**INSTRUCTIONS TO FOLLOW**. Each line of the listing must be set down exactly as it stands.

START DATASET EXTRACT

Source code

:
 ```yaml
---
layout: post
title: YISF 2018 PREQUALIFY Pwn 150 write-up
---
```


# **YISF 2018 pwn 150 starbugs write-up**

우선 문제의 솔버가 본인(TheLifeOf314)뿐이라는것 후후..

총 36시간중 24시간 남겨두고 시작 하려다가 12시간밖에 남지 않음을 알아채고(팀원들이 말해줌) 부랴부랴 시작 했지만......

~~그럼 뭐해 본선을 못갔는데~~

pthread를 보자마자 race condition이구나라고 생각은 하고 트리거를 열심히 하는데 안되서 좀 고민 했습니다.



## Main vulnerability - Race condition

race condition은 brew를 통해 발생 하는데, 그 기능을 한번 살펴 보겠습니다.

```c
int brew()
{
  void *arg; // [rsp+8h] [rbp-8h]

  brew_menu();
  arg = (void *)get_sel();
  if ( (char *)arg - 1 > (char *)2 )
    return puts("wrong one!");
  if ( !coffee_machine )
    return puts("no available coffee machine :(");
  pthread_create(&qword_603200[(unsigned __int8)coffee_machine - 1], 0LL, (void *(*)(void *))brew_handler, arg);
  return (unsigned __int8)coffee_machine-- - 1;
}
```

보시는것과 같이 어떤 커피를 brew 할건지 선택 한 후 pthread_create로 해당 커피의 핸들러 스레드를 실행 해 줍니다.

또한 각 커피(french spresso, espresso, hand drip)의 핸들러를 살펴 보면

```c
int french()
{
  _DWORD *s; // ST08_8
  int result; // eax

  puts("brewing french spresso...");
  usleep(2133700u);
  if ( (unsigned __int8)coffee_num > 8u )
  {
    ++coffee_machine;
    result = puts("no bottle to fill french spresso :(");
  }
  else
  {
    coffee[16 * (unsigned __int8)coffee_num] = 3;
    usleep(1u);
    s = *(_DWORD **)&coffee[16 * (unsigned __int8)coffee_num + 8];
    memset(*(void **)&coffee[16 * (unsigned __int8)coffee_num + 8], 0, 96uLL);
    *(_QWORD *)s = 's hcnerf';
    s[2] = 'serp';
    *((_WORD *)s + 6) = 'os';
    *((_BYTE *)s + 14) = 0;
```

END DATASET EXTRACT

**RESULT BELOW**.
Source code

:
 ```yaml
---
layout: post
title: YISF 2018 PREQUALIFY Pwn 150 write-up
---
```


# **YISF 2018 pwn 150 starbugs write-up**

우선 문제의 솔버가 본인(TheLifeOf314)뿐이라는것 후후..

총 36시간중 24시간 남겨두고 시작 하려다가 12시간밖에 남지 않음을 알아채고(팀원들이 말해줌) 부랴부랴 시작 했지만......

~~그럼 뭐해 본선을 못갔는데~~

pthread를 보자마자 race condition이구나라고 생각은 하고 트리거를 열심히 하는데 안되서 좀 고민 했습니다.



## Main vulnerability - Race condition

race condition은 brew를 통해 발생 하는데, 그 기능을 한번 살펴 보겠습니다.

```c
int brew()
{
  void *arg; // [rsp+8h] [rbp-8h]

  brew_menu();
  arg = (void *)get_sel();
  if ( (char *)arg - 1 > (char *)2 )
    return puts("wrong one!");
  if ( !coffee_machine )
    return puts("no available coffee machine :(");
  pthread_create(&qword_603200[(unsigned __int8)coffee_machine - 1], 0LL, (void *(*)(void *))brew_handler, arg);
  return (unsigned __int8)coffee_machine-- - 1;
}
```

보시는것과 같이 어떤 커피를 brew 할건지 선택 한 후 pthread_create로 해당 커피의 핸들러 스레드를 실행 해 줍니다.

또한 각 커피(french spresso, espresso, hand drip)의 핸들러를 살펴 보면

```c
int french()
{
  _DWORD *s; // ST08_8
  int result; // eax

  puts("brewing french spresso...");
  usleep(2133700u);
  if ( (unsigned __int8)coffee_num > 8u )
  {
    ++coffee_machine;
    result = puts("no bottle to fill french spresso :(");
  }
  else
  {
    coffee[16 * (unsigned __int8)coffee_num] = 3;
    usleep(1u);
    s = *(_DWORD **)&coffee[16 * (unsigned __int8)coffee_num + 8];
    memset(*(void **)&coffee[16 * (unsigned __int8)coffee_num + 8], 0, 96uLL);
    *(_QWORD *)s = 's hcnerf';
    s[2] = 'serp';
    *((_WORD *)s + 6) = 'os';
    *((_BYTE *)s + 14) = 0;
```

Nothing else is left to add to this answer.